=== Data shown ===

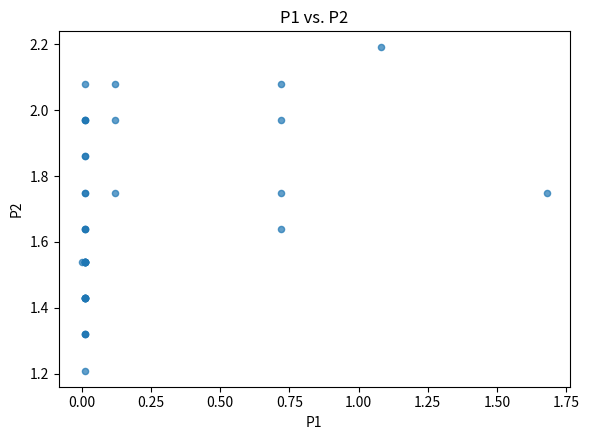

What Y value in the scatter plot is closest to 1?

1.2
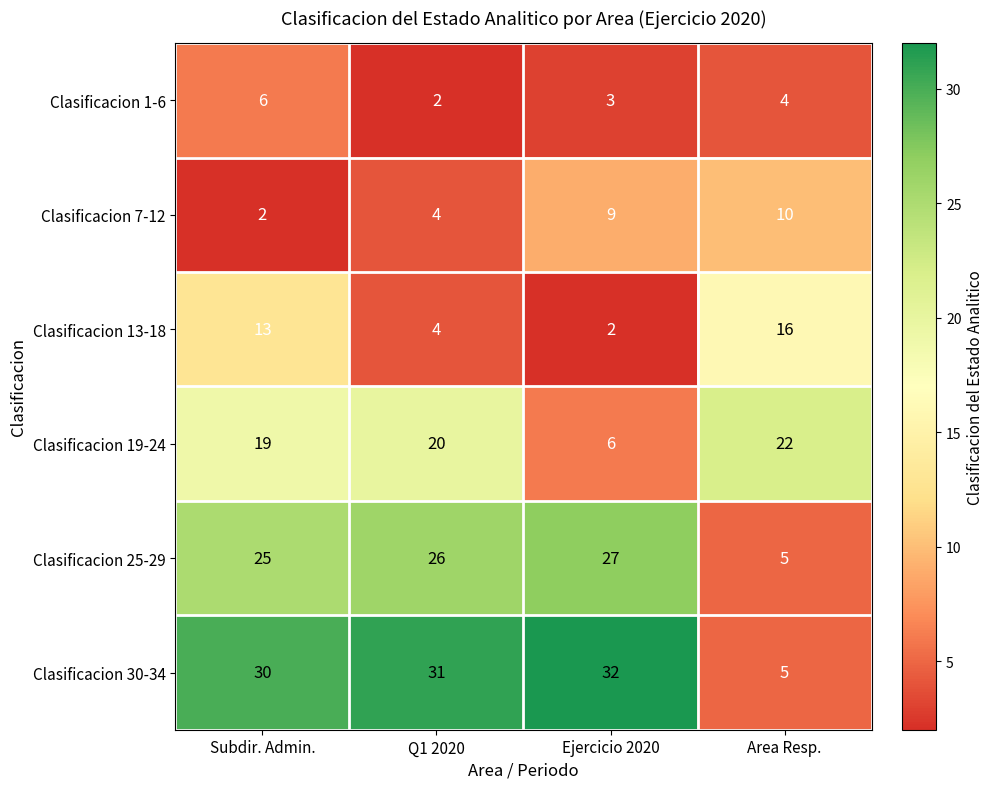

Which series has the largest range (max minus min)?

Clasificacion 30-34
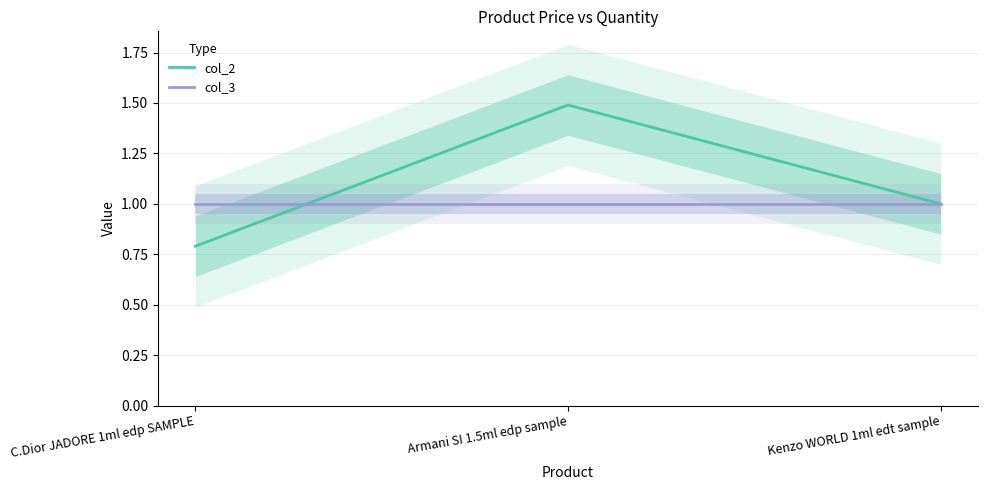

Rank the categories by col_2 value from lowest to highest.

C.Dior JADORE 1ml edp SAMPLE, Kenzo WORLD 1ml edt sample, Armani SI 1.5ml edp sample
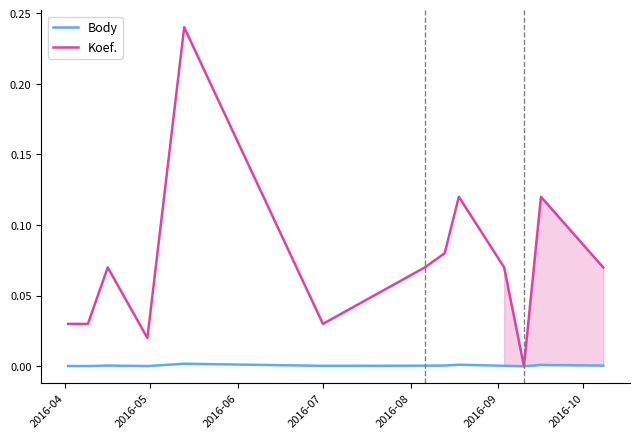

True or false: Koef. and Body cross at least once.

False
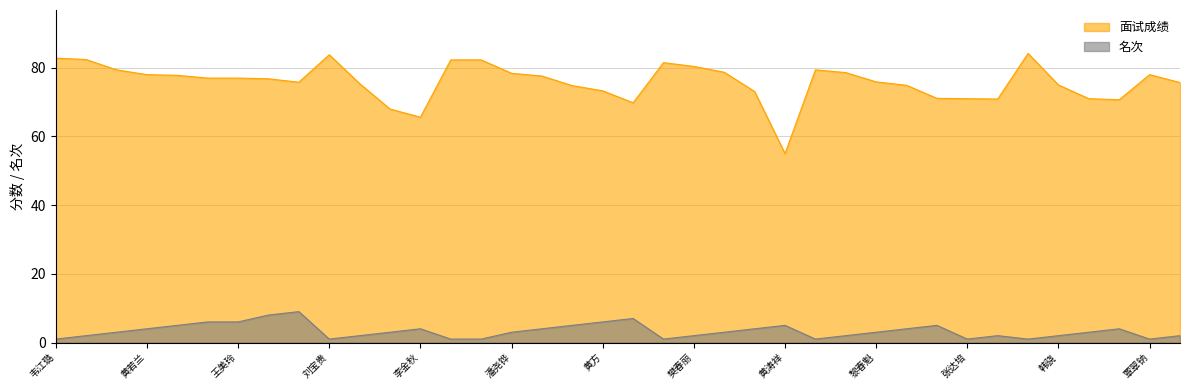

True or false: 面试成绩 and 名次 intersect in this chart.

False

===

Exercise brief » Copy all of the items above word for word, leaving out the pictures.

Finished task »
What Y value in the scatter plot is closest to 1?

1.2

Which series has the largest range (max minus min)?

Clasificacion 30-34

Rank the categories by col_2 value from lowest to highest.

C.Dior JADORE 1ml edp SAMPLE, Kenzo WORLD 1ml edt sample, Armani SI 1.5ml edp sample

True or false: Koef. and Body cross at least once.

False

True or false: 面试成绩 and 名次 intersect in this chart.

False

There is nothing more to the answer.